Friday, November 16, 2012

Campaign Update: Ryan Meili

Ryan's Video: LINK
Ryan's Policy Announcement: LINK

Lots to talk about as we head into the first leadership debate in the NDP Leadership Race; sadly, I won't be in Regina tomorrow, but I will do my best to make sure to catch the live-stream (though, I have some out of town guests coming in tomorrow evening, so there's a chance that I may miss it in general; hopefully, there will be a way for us who can't make the live stream to have a chance to view it...)

So, on the build up to the debate, Ryan Meili and Trent Wotherspoon have put out some new policy releases. We'll focus on Ryan's policy, revolving around labour, here. Included at the top of the post are links to a video of Ryan speaking a bit about labour and the wider effects of a narrow view on labour legislation, as well as a link to the direct release to the policy plank.

Now, let's have a look shall we?

In addition to proposing three steps to achieving 'healthy employment' in the province, Ryan has also highlighted the role that labour unions have to play in helping to design the future, and called to mind the role that unions have played within forging the NDP as well. Furthermore, he's also called on the idea of retaining consultation and input from workers to change the discussion from "what have we done for you lately" to "what can we do together?"

The meaty portion of the release focuses on Ryan's three steps to achieving healthy employment in the province.

The first step is to increase access to collective bargaining. Ryan's release has highlighted the benefits, both to workers and employers, by having a robust system that allows collective bargaining to take place. Some of the direct solutions explored in obtaining more collective bargaining include: Repealing legislative changes that make it harder for workers to join unions and reinstate card-certification; expanding the policy of collective bargaining to all workers, by expanding the Trade Union Act; increase access to mediation and arbitration to both public and private sector workers; and overhauling the appointment process to the Labour Relations Board to ensure appointees have the full confidence of all parties.

The second step is to remove barriers to employment. Ryan's release bemoaned the reliance of 'precarious employment' that we've seen in the province, and has called for a community (business, public, labour, etc) to come together to find solutions to remove barriers to meaningful full time employment. Some of the solutions explored include: partnering with community organizations to create employment experience programs to help people transition into employment; working with First Nations, educational communities and post-secondary organizations to create a First Nations employment strategy; helping ease people on social assistance and disability into employment by ending benefit clawbacks and providing assistance with tuition, child-care, and other transportation allowances; ensure paid sick days for all Saskatchewan workers and a reasonable number of paid days off for personal emergencies; and create affordable childcare and early childhood education strategies.

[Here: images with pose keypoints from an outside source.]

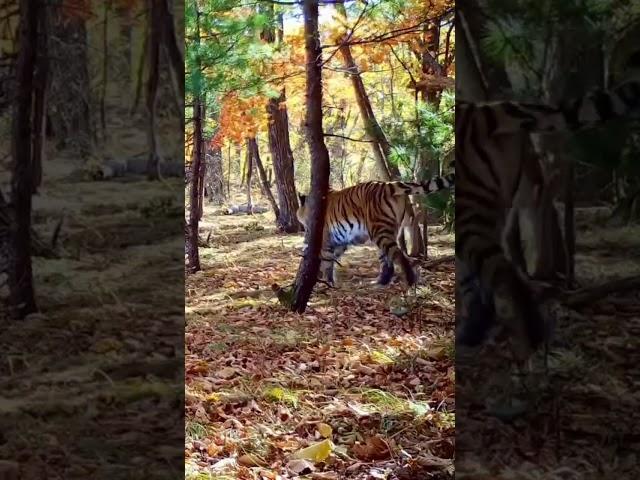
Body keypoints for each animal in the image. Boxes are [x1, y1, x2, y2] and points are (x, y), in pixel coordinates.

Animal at [296, 172, 456, 286]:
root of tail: (389, 184)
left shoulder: (325, 239)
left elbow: (326, 261)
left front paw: (325, 282)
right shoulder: (339, 241)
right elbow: (331, 259)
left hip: (379, 232)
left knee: (398, 255)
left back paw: (410, 281)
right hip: (385, 232)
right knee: (387, 262)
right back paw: (379, 282)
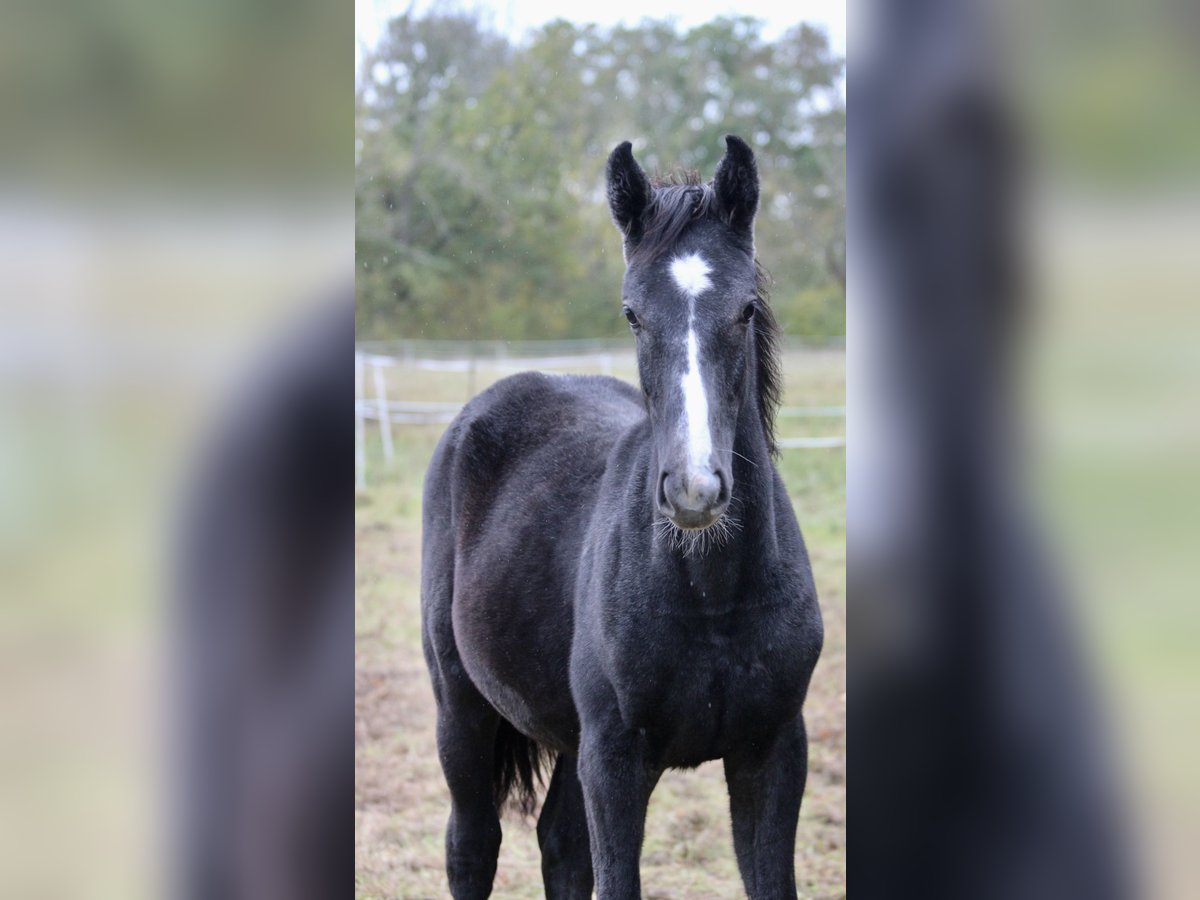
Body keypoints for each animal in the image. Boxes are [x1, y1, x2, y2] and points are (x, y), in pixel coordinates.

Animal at [420, 135, 823, 899]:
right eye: (633, 313)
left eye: (746, 309)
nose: (695, 491)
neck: (712, 598)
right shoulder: (614, 761)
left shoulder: (773, 750)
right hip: (461, 707)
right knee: (471, 846)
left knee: (559, 847)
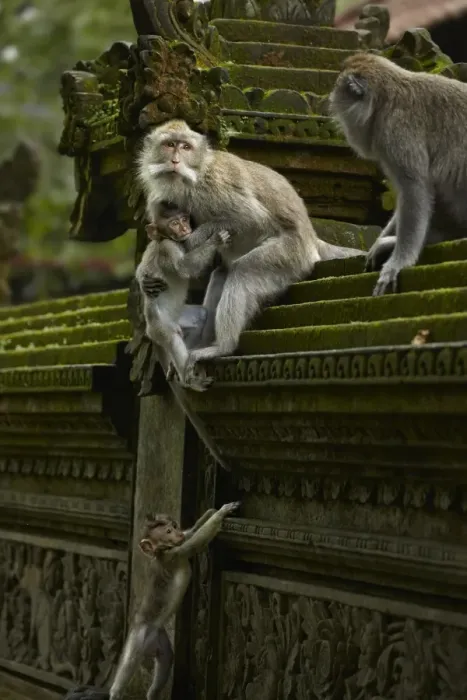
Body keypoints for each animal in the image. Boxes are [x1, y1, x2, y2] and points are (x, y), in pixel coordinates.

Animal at [109, 502, 240, 700]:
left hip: (159, 640)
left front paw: (210, 512)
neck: (161, 552)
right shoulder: (173, 555)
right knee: (128, 664)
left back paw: (152, 694)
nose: (177, 533)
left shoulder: (175, 549)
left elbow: (191, 534)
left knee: (165, 661)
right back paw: (115, 693)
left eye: (175, 526)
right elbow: (195, 543)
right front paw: (220, 513)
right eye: (168, 531)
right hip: (137, 637)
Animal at [135, 202, 231, 391]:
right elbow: (184, 268)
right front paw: (215, 239)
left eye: (184, 219)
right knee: (172, 339)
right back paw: (189, 380)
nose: (185, 228)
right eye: (174, 223)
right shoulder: (167, 248)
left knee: (199, 317)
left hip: (179, 317)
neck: (168, 239)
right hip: (159, 327)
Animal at [329, 51, 467, 296]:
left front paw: (398, 262)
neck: (386, 98)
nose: (330, 99)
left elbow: (414, 190)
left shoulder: (396, 133)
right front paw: (380, 242)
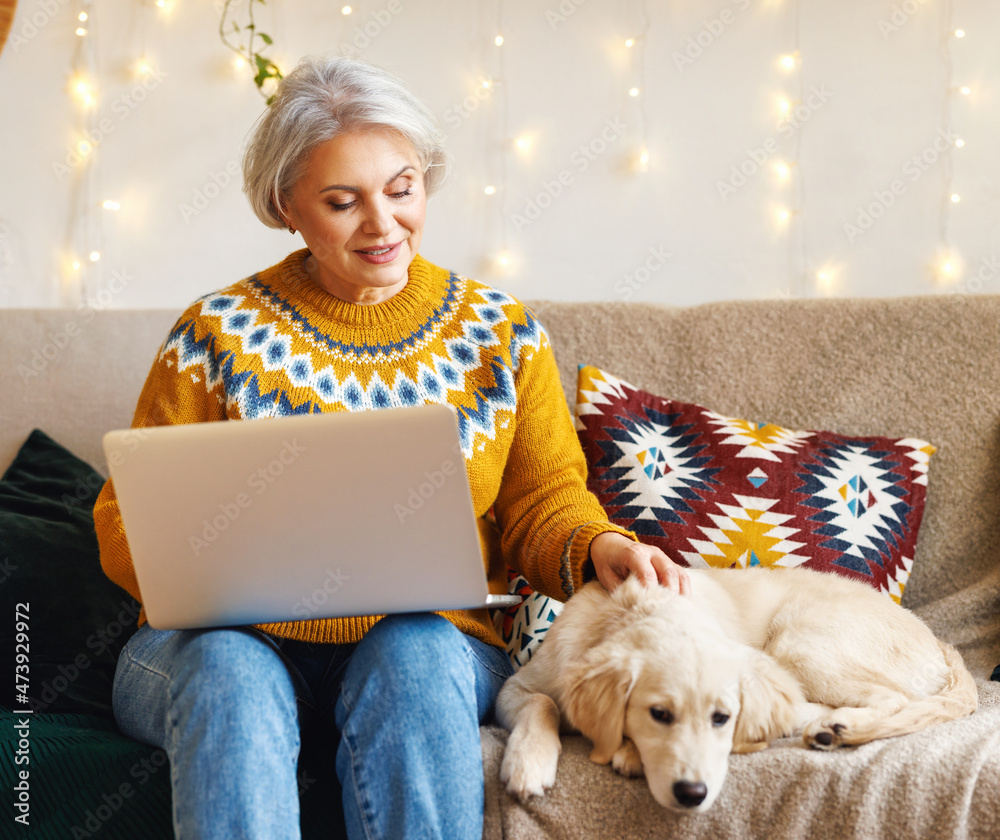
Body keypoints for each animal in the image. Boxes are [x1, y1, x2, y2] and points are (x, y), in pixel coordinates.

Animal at [496, 568, 980, 812]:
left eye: (721, 719)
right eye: (659, 714)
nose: (692, 794)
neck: (634, 608)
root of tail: (938, 641)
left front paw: (626, 752)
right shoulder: (516, 686)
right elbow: (542, 702)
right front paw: (529, 761)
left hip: (799, 642)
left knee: (893, 700)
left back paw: (836, 726)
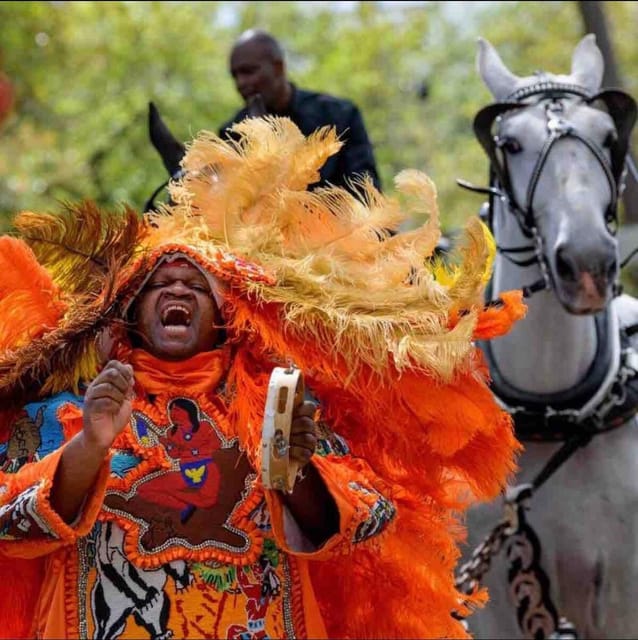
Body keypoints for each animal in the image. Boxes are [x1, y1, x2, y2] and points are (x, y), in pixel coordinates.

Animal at [462, 36, 638, 640]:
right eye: (511, 143)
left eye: (607, 135)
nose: (586, 263)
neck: (553, 410)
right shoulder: (490, 603)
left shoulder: (618, 591)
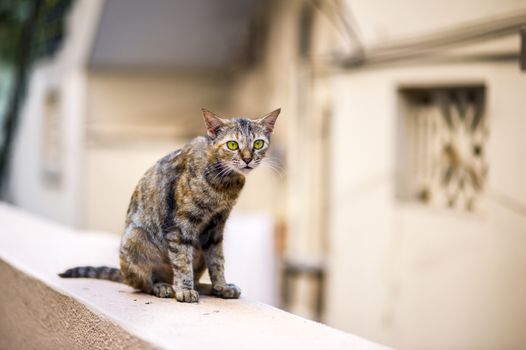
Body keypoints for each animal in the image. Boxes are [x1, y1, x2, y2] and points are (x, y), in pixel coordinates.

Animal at [58, 108, 280, 302]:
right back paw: (164, 287)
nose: (247, 159)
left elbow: (217, 261)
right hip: (135, 238)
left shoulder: (216, 227)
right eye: (232, 145)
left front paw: (221, 286)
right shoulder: (179, 226)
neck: (224, 183)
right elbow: (182, 262)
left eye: (258, 143)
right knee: (141, 284)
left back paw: (205, 287)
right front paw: (184, 290)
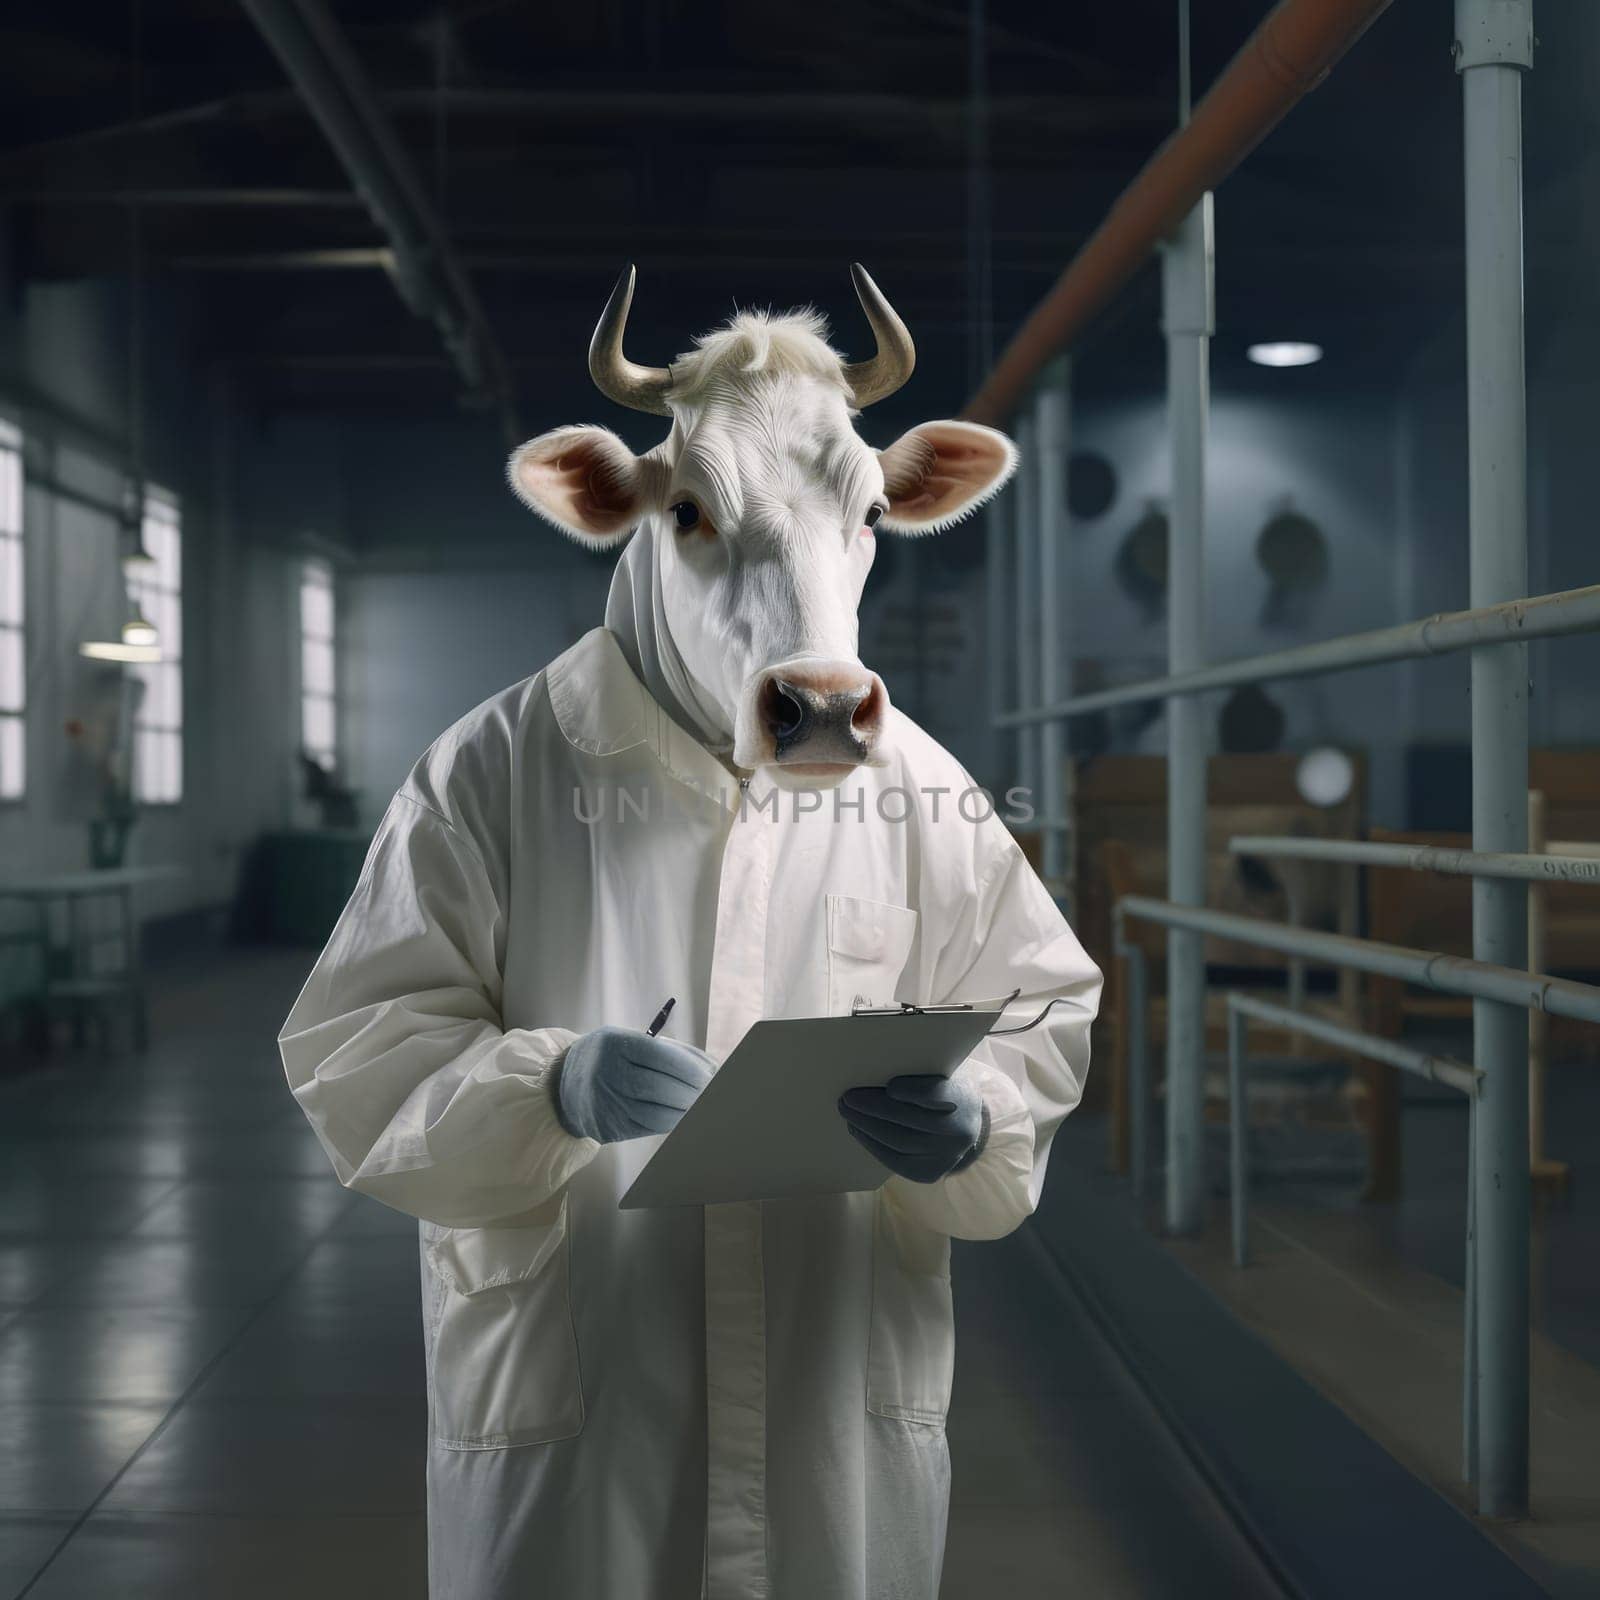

The third step is to improve the balance between work and personal life. Ryan's release starts simply by declaring an adherence to the Decency Principle, that would ensure that no worker is being paid a wage that is insufficient to live on and is no subject to unfair working conditions (clawbacks of earned wages, or longer hours than reasonable). Some of the policy explorations in this area include: Amending the Labour Standards Act to ensure pay equality to women, First Nations, new Canadians, youth, and others; Reverse changes to the Saskatchewan Immigrant Nominee Program to allow people and their families to become permanent residents or citizens, not just temporary workers; Ensuring temporary workers receive fair wages, adequate housing, workplace protections, and other services; Indexing minimum wage to 120% of the low income measure, or another acceptable benchmark, to prevent workers from living in poverty; Expansion of the Labour Union Act, Worker's Compensation Act, and Occupational Health and Safety Act to all workers; Adequate resourcing to Labour Standards and Occupational Health and Safety Offices; and restoring the protection of human, and worker, rights by restoring an independent Human Rights Commission and Tribunal.

In addition to his release, Ryan picked up an endorsement from noted Regina Labour Law Lawyer Juliana Saxberg.

As per usual, looking at the information contained in the release, the one major plank that stands out to me is the community solutions to create employment experience for those looking to enter into the job market. I think there's a lot of room to expand on that idea, and to address some of the failures that have been taken on this front (I'm thinking especially of the government's GradWorks program for recent university grads) and make meaningful changes to help those transitioning from either learning, or time away from employment due to illness or disability, fully enter into the workforce.